Mother Goose Suite is considerably more successful overall 
            than the grander Mussorgsky orchestration. A beautifully sinuous flute 
            solo or gruff contra-bassoon — the playing of Séverine Longueville 
            is a characterful delight throughout the disc — bodes well. However, 
            comparison with any famous version: say Charles Munch in Boston on 
            RCA or Jean Martinon on EMI with the Paris Opera, reveals with the 
            former a far greater dreaming freedom and with the latter an 
authentic 
            French orchestral sound. How much of the clarity of texture is the 
            result of the ensemble and how much good engineering is also open 
            to debate. I found myself wondering if the percussion instruments 
            used were modern reconstructions of older instruments – as timpani 
            and bass drum might well be – or simple good modern versions. The 
            cymbals and xylophone sound suspiciously modern. Also, the pitch is 
            very clearly modern – again would this be dictated by the use of ‘fixed’ 

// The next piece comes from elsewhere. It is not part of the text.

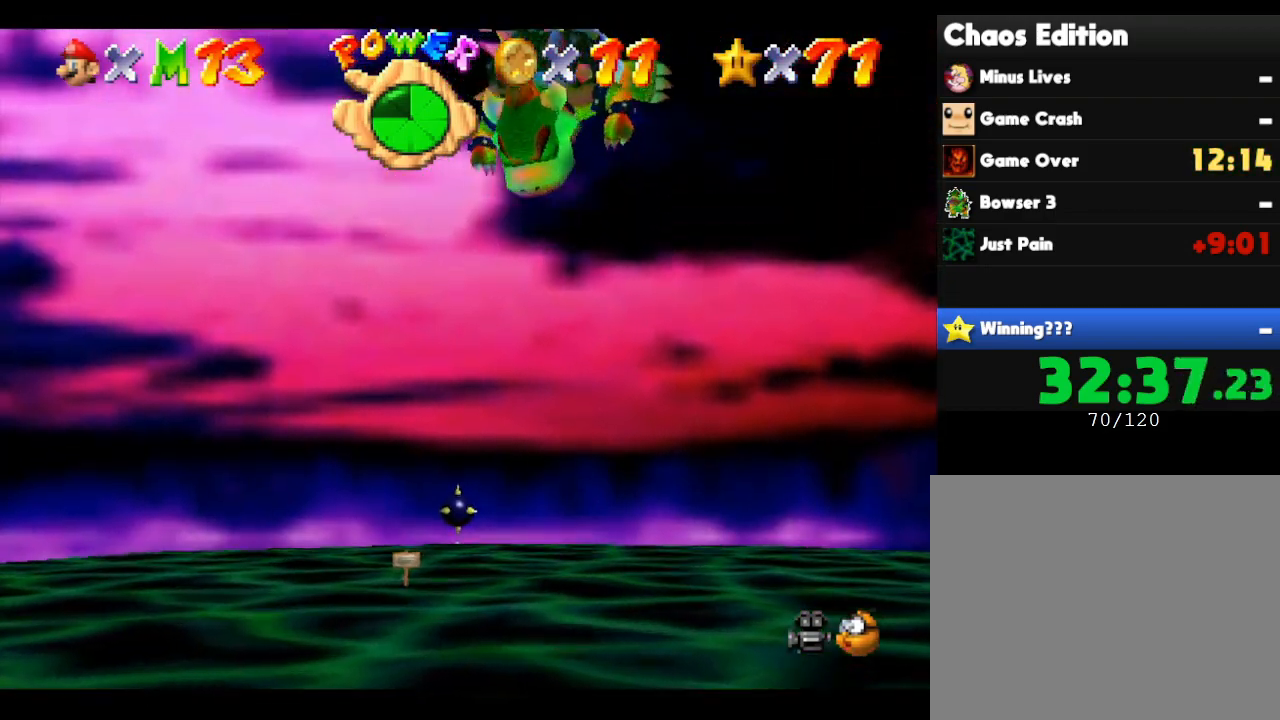
{"buttons": [], "left_stick": "right", "events": [[67, "left_stick", "down-right"], [450, "left_stick", "right"]]}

            modern tuned percussion?
            
            Given that the entire disc plays for a ridiculously miserly sub-fifty 
            minutes I wonder why the more common five movement suite from 
Mother 
            Goose was used and not the slightly extended complete ballet. 
            Another issue of authenticity raises its head with the famous Ravel 
            orchestration of Mussorgsky’s 
Pictures at an Exhibition and 
            this is a question of scale. The liner lists the orchestral strength 
            of Anima Eterna Brugge as having 8 first violins, 8 second violins, 
            8 violas, 6 cellos and 5 double basses. Ravel made his orchestration 
            as a commission from Serge Koussevitsky. The first performance was 
            given in Paris on 3 May 1923 — the commission was in 1922 not 1920 
            as the liner states — but the first American performance was in November 
            1924 in Boston. Very interestingly the Boston Symphony archives are 
            available online including all their programmes. From the extensive 
            68 page ‘book’ for this important concert we learn that the string 
            strength of the BSO in the 1924-25 season was 31 violins (no division 
            between first and second violins is made), 12 violas, 10 cellos and 
            9 double basses. In other words not far off double the playing strength 
            on this disc. Regardless of bow types, string construction, vibrato 
            or fingerings this difference in number of personnel alone will have 
            a major audible impact and undermine the claims of authenticity for 
            this new disc. I cannot say for sure that the entire BSO string department 
            played in this concert but given the flagship nature of the work – 
            Koussevitsky retained exclusive performing rights for some years – 
            and its virtuoso nature I cannot imagine anything except the fullest 
            possible complement.
            
            Performance pitch again is modern. There 
are effective touches 
            in the performance – a lovely saxophone solo in 
The Old Castle 
            including the bluesy bend into the very last note that I’m not sure 
            I’ve ever heard before – to the point it had me reaching for my score 
            to check. Solti, Szell, Svetlanov and Slatkin omit it completely. 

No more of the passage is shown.